Ao retornar ao passado, podemos alterar algum evento, mas um paradoxo não será criado porque essa volta ao passado ocorrerá em um outro mundo. No exemplo de impedir o encontro dos pais sua versão existirá, mas o evento que te deu origem não ocorrerá pois você não nascerá, já que nasceu em outro mundo e não poderá mais voltar a ele.
Dark e os paradoxos
Alerta de Spoiler 1: Caso você não tenha assistido a nenhum episódio e deseja assistir sem spoiler, pare de ler e volte após ter assistido pelo menos até o episódio 7 da primeira temporada.
Uma das coisas que mais gostei em Dark é o fato deles evitarem o paradoxo do avô através da negação do livre arbítrio. Não há paradoxo porque o desaparecimento de Mikkel Nielsen no ano de 2019 o leva para 1986 e lá ele cresce como Michael Kahnwald que então conhece Hannah e com ela se casa. Eles então tem um filho Jonas, que em 2019 é bem mais velho do que Mikkel (seu futuro pai). Não houve uma alteração do passado, Mikkel não impediu que Michael conhecesse Hannah, ele é o próprio Michael, eles são a mesma pessoa.
Alerta de Spoiler 2: Caso você não tenha assistido a nenhum episódio e deseja assistir sem spoiler, pare de ler e volte após ter assistido pelo menos a primeira e segunda temporada.
O tempo todo o paradoxo do avô é evitado através da primeira possibilidade explicada acima, as viagens no tempo geram um looping nas linhas de tempo.
Mas no último episódio da segunda temporada a série faz uso da segunda versão da fuga do paradoxo, usa-se a Interpretação dos muitos mundos.
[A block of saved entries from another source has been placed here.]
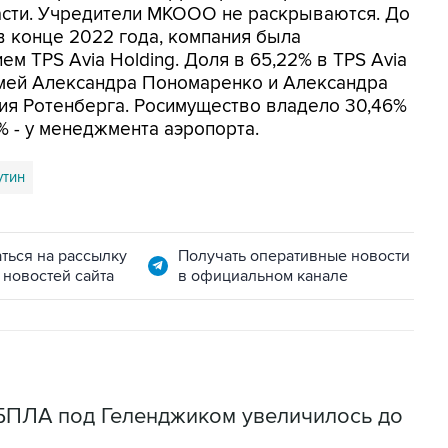
асти. Учредители МКООО не раскрываются. До
 конце 2022 года, компания была
ем TPS Avia Holding. Доля в 65,22% в TPS Avia
семей Александра Пономаренко и Александра
ия Ротенберга. Росимущество владело 30,46%
5% - у менеджмента аэропорта.
утин
ться на рассылку
Получать оперативные новости
 новостей сайта
в официальном канале
 БПЛА под Геленджиком увеличилось до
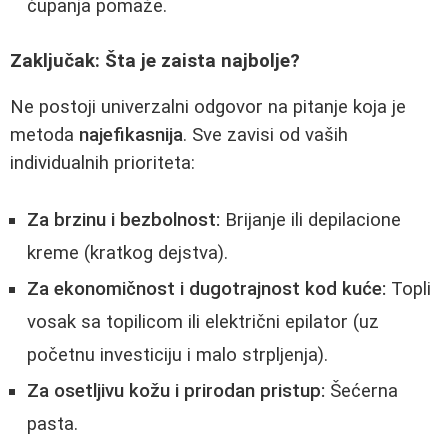
čupanja pomaže.
Zaključak: Šta je zaista najbolje?
Ne postoji univerzalni odgovor na pitanje koja je
metoda
najefikasnija
. Sve zavisi od vaših
individualnih prioriteta:
Za brzinu i bezbolnost:
Brijanje ili depilacione
kreme (kratkog dejstva).
Za ekonomičnost i dugotrajnost kod kuće:
Topli
vosak sa topilicom ili električni epilator (uz
početnu investiciju i malo strpljenja).
Za osetljivu kožu i prirodan pristup:
Šećerna
pasta.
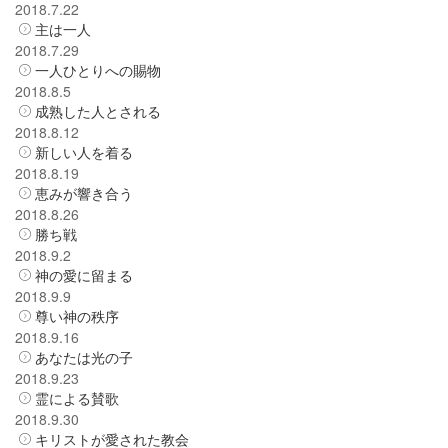
2018.7.22
主は一人
2018.7.29
一人ひとりへの賜物
2018.8.5
成熟した人とされる
2018.8.12
新しい人を着る
2018.8.19
恵みが響き合う
2018.8.26
勝ち戦
2018.9.2
神の愛に留まる
2018.9.9
尊い神の秩序
2018.9.16
あなたは光の子
2018.9.23
霊による賛歌
2018.9.30
キリストが愛された教会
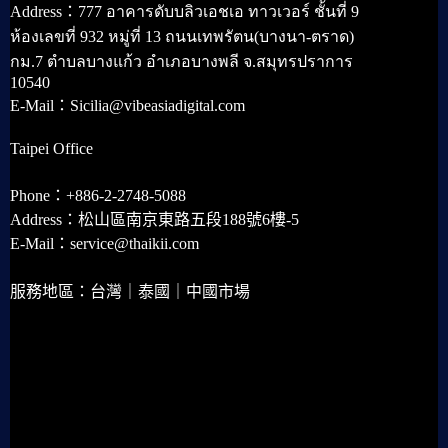
Address：777 อาคารดับบลิวเอชเอ ทาวเวอร์ ชั้นที่ 9
ห้องเลขที่ 932 หมู่ที่ 13 ถนนเทพรัตน(บางนา-ตราด)
กม.7 ตำบลบางแก้ว อำเภอบางพลี จ.สมุทรปราการ
10540
E-Mail：Sicilia@vibeasiadigital.com
Taipei Office
Phone：+886-2-2748-5088
Address：松山區南京東路五段188號6樓-5
E-Mail：service@thaikii.com
服務地區：台灣｜泰國｜中國市場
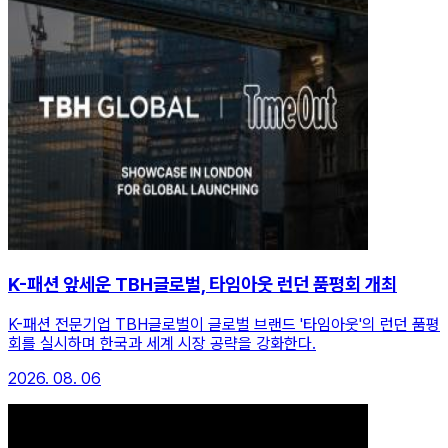
K-패션 앞세운 TBH글로벌, 타임아웃 런던 품평회 개최
K-패션 전문기업 TBH글로벌이 글로벌 브랜드 '타임아웃'의 런던 품평
회를 실시하며 한국과 세계 시장 공략을 강화한다.
2026. 08. 06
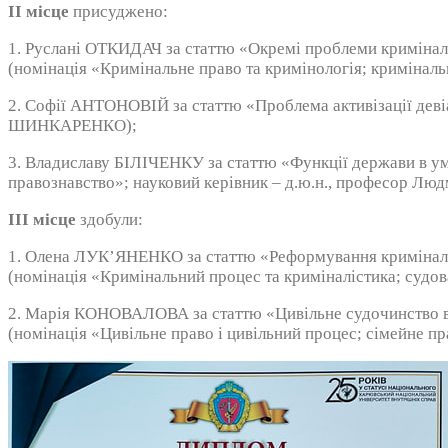
ІІ місце
присуджено:
1. Руслані ОТКИДАЧ за статтю «Окремі проблеми кримінально
(номінація «Кримінальне право та кримінологія; криміна
2. Софії АНТОНОВІЙ за статтю «Проблема активізації девіан
ШИНКАРЕНКО);
3. Владиславу БІЛІЧЕНКУ за статтю «Функції держави в умо
правознавство»; науковий керівник – д.ю.н., професор Л
ІІІ місце
здобули:
1. Олена ЛУК’ЯНЕНКО за статтю «Реформування кримінальн
(номінація «Кримінальний процес та криміналістика; судо
2. Марія КОНОВАЛОВА за статтю «Цивільне судочинство в с
(номінація «Цивільне право і цивільний процес; сімейне п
Uma outra Martha surge e ela deixa claro que não é a Martha “deles”: quando Jonas pergunta de que ano ela veio ela responde, não é “de quando”, mas “de onde”.
Já no início da terceira temporada Martha (que agora tem o cabelo mais escuro) deixa claro que veio de outro mundo.
Como parei no segundo episódio da terceira temporada vou parar por aqui as análises físicas e começar a falar sobre o que eu acho da série a partir de comparações com outras séries, mas isso em outro post pois esse já ficou muito longo.
Observações chatas:
Como disse antes não gosto de apontar falhas científicas ou “erros” conceituais em obras artísticas pois não há nenhuma obrigação de fidelidade, mas apenas para tentar evitar esse tipo de comentário e por uma necessidade didática (para que alunos não tenham uma compreensão errada de algumas coisas) vão algumas observações:
O bóson de Higgs (ou partícula de Deus como foi chamada por motivos comerciais pela mídia) não tem nada a ver com viagem no tempo, ele está relacionado com o campo de Higgs, que seria o responsável pela massa dos corpos.
Ele também não pode ser detectado em reatores atômicos, mas sim em aceleradores de partículas. E não é qualquer acelerador, demorou-se mais de 40 anos para se construir um acelerador capaz de produzir essa partícula (o LHC).
O bóson de Higgs é uma partícula subatômica portanto ela é invisível a olho nú.
Em um determinado episódio um personagem está sofrendo uma autópsia e o legista afirma que há um excesso de radioatividade no corpo da pessoa, que talvez ela tenha sofrido uma exagerada exposição a raio-X. O raio X não é emissão radioativa (apesar de ser radiação ionizante) e uma pessoa que foi exposta a radioatividade não se torna radioativa. A emissão de radioatividade só aconteceria se ela se contaminar ingerindo ou encostando em material radiativo que então grude no corpo dela.